40% of treatment facilities won't accept people prescribed meds to fight opioid addiction
As American policymakers and health care providers try multiple approaches to reduce the number of deaths related to the opioid epidemic, treatment facilities are commonly recommended. But there's a major obstacle: Many facilities that serve individuals with opioid-related needs often won't accept people who have been prescribed medications to combat the addiction.
University of Kansas researchers have written a study examining why treatment facilities decide whether to accept people on medications to fight opioid addiction and how rejections can be avoided and services streamlined.
Doctors increasingly prescribe medications such as methadone, buprenorphine and naltrexone to help individuals diagnosed with opioid use disorder, or OUD. But KU researchers found many Greater Kansas City area treatment facilities have zero or low acceptance rates for such individuals, for a wide range of reasons.
"Forty percent of the service facilities we tracked either are not willing to serve individuals with OUD, express reservations for serving them or impose more severe monitoring and/or restrictions in order to serve them," said Nancy Kepple, assistant professor of social welfare and lead author of the study. "Of those, they tended to focus on social services or substance use disorder services only. Facilities providing recovery support services were the most likely to have a zero to low acceptance rate."

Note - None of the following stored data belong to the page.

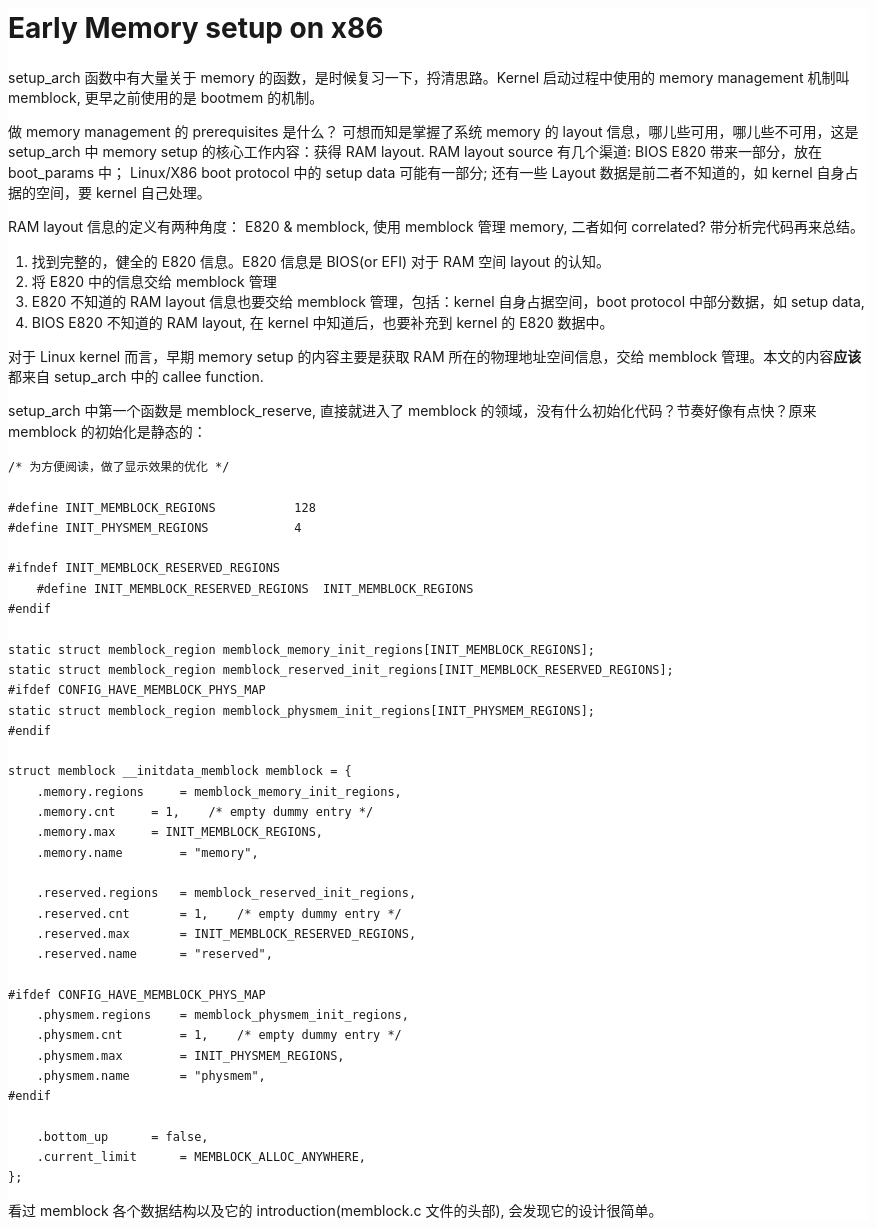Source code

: # Early Memory setup on x86

setup_arch 函数中有大量关于 memory 的函数，是时候复习一下，捋清思路。Kernel 启动过程中使用的 memory management 机制叫 memblock, 更早之前使用的是 bootmem 的机制。

做 memory management 的 prerequisites 是什么？ 可想而知是掌握了系统 memory 的 layout 信息，哪儿些可用，哪儿些不可用，这是 setup_arch 中 memory setup 的核心工作内容：获得 RAM layout. RAM layout source 有几个渠道: BIOS E820 带来一部分，放在 boot_params 中； Linux/X86 boot protocol 中的 setup data 可能有一部分; 还有一些 Layout 数据是前二者不知道的，如 kernel 自身占据的空间，要 kernel 自己处理。

RAM layout 信息的定义有两种角度： E820 & memblock, 使用 memblock 管理 memory, 二者如何 correlated? 带分析完代码再来总结。

  1. 找到完整的，健全的 E820 信息。E820 信息是 BIOS(or EFI) 对于 RAM 空间 layout 的认知。
  2. 将 E820 中的信息交给 memblock 管理
  3. E820 不知道的 RAM layout 信息也要交给 memblock 管理，包括：kernel 自身占据空间，boot protocol 中部分数据，如 setup data,
  4. BIOS E820 不知道的 RAM layout, 在 kernel 中知道后，也要补充到 kernel 的 E820 数据中。

对于 Linux kernel 而言，早期 memory setup 的内容主要是获取 RAM 所在的物理地址空间信息，交给 memblock 管理。本文的内容**应该**都来自 setup_arch 中的 callee function.

setup_arch 中第一个函数是 memblock_reserve, 直接就进入了 memblock 的领域，没有什么初始化代码？节奏好像有点快？原来 memblock 的初始化是静态的：
```
/* 为方便阅读，做了显示效果的优化 */

#define INIT_MEMBLOCK_REGIONS			128
#define INIT_PHYSMEM_REGIONS			4

#ifndef INIT_MEMBLOCK_RESERVED_REGIONS
	#define INIT_MEMBLOCK_RESERVED_REGIONS	INIT_MEMBLOCK_REGIONS
#endif

static struct memblock_region memblock_memory_init_regions[INIT_MEMBLOCK_REGIONS];
static struct memblock_region memblock_reserved_init_regions[INIT_MEMBLOCK_RESERVED_REGIONS];
#ifdef CONFIG_HAVE_MEMBLOCK_PHYS_MAP
static struct memblock_region memblock_physmem_init_regions[INIT_PHYSMEM_REGIONS];
#endif

struct memblock __initdata_memblock memblock = {
	.memory.regions		= memblock_memory_init_regions,
	.memory.cnt		= 1,	/* empty dummy entry */
	.memory.max		= INIT_MEMBLOCK_REGIONS,
	.memory.name		= "memory",

	.reserved.regions	= memblock_reserved_init_regions,
	.reserved.cnt		= 1,	/* empty dummy entry */
	.reserved.max		= INIT_MEMBLOCK_RESERVED_REGIONS,
	.reserved.name		= "reserved",

#ifdef CONFIG_HAVE_MEMBLOCK_PHYS_MAP
	.physmem.regions	= memblock_physmem_init_regions,
	.physmem.cnt		= 1,	/* empty dummy entry */
	.physmem.max		= INIT_PHYSMEM_REGIONS,
	.physmem.name		= "physmem",
#endif

	.bottom_up		= false,
	.current_limit		= MEMBLOCK_ALLOC_ANYWHERE,
};
```
看过 memblock 各个数据结构以及它的 introduction(memblock.c 文件的头部), 会发现它的设计很简单。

Kepple and co-authors surveyed 360 area treatment facilities to determine their acceptance rates of individuals with OUD who have been prescribed medications to treat the disorder. They established four acceptance levels:
- Zero acceptance, which would not accept individuals on medications for OUD
- Low acceptance, facilities that accept these individuals with reservations/restrictions
- Moderate acceptance, in which such individuals are accepted but their medication use is not monitored onsite
- High acceptance, which accepts these individuals and administers/monitors their medication use.
Staff at 89 of the treatment facilities provided researchers with their rationale for whether they accept individuals taking medications for OUD. There was a wide range of responses for facilities not being willing/able to accept individuals using medications for OUD, from facilities staff who said they focused on providing a drug- and alcohol-free living environment to some who said they simply did not have the infrastructure to manage medication use. The study, co-written by Amittia Parker, doctoral student in the School of Social Welfare; Susan Whitmore of First Call Alcohol/Drug Prevention & Recovery; and Michelle Comtois of First Call Alcohol/Drug Prevention & Recovery, was published in the Journal of Substance Abuse Treatment.
While a stigma was attached to the medications at some facilities, others simply lacked the resources to serve individuals taking the medications. Respondents at low acceptance facilities reported they had concerns about how allowance of medications of OUD might affect the therapeutic community. Others reported not having the necessary staff or funding to devote to monitoring the medication use of individuals in their care.
The study grew out of a larger partnership between KU and First Call Alcohol/Drug Prevention & Recovery to find out what services are available to people struggling with opioid addiction in the Kansas City area and to prevent others from facing addiction before the opioid crisis worsens. The findings show that increased federal funding to provide such medications to people with OUD is only addressing part of the problem, Kepple said, and that there should be greater focus on recovery and maintaining life free from addiction, not simply stopping the addiction.
"Policymakers should think about funding services across the spectrum of recovery service, not just funding access to medications to address the opioid epidemic," Kepple said. "We need to rethink what we prioritize in funding and think about how to more effectively address providers' fears and beliefs about these medications. If you prescribe someone these medications but don't provide other services, they could still overdose six months down the road. These medications alone are not a magic bullet; the most effective treatment includes complementary recovery-oriented and recovery support services."
Individuals who receive medications but do not have access to safe housing or mental health services may be more likely to relapse on opioids, the authors argue. The reasons facilities gave for not accepting individuals on OUD medications are addressable, however, and provide an opportunity for funders and policymakers to help improve collaboration between facilities that build a more supportive service infrastructure, such as connecting stand-alone SUD services providers with local psychiatrists approved to administer and monitor the medications.
"These are all facility-level factors that can be addressed and that could increase services for individuals who are increasingly prescribed these medications," Kepple said. "Medications for OUD are not going away, so improved understanding and tangible supports would help."
The authors point out federal funding to provide prescriptions to fight OUD has increased in recent years, as fatalities from the opioid epidemic continue to mount. Ensuring recovery past breaking the addiction and fighting stigma of the medications is key.
"Recovery is not only about sobriety," Kepple said. "These medications help individuals to stop using opioids and initially maintain recovery. However, to best serve these individuals, we need to have a more holistic view of the entire recovery process."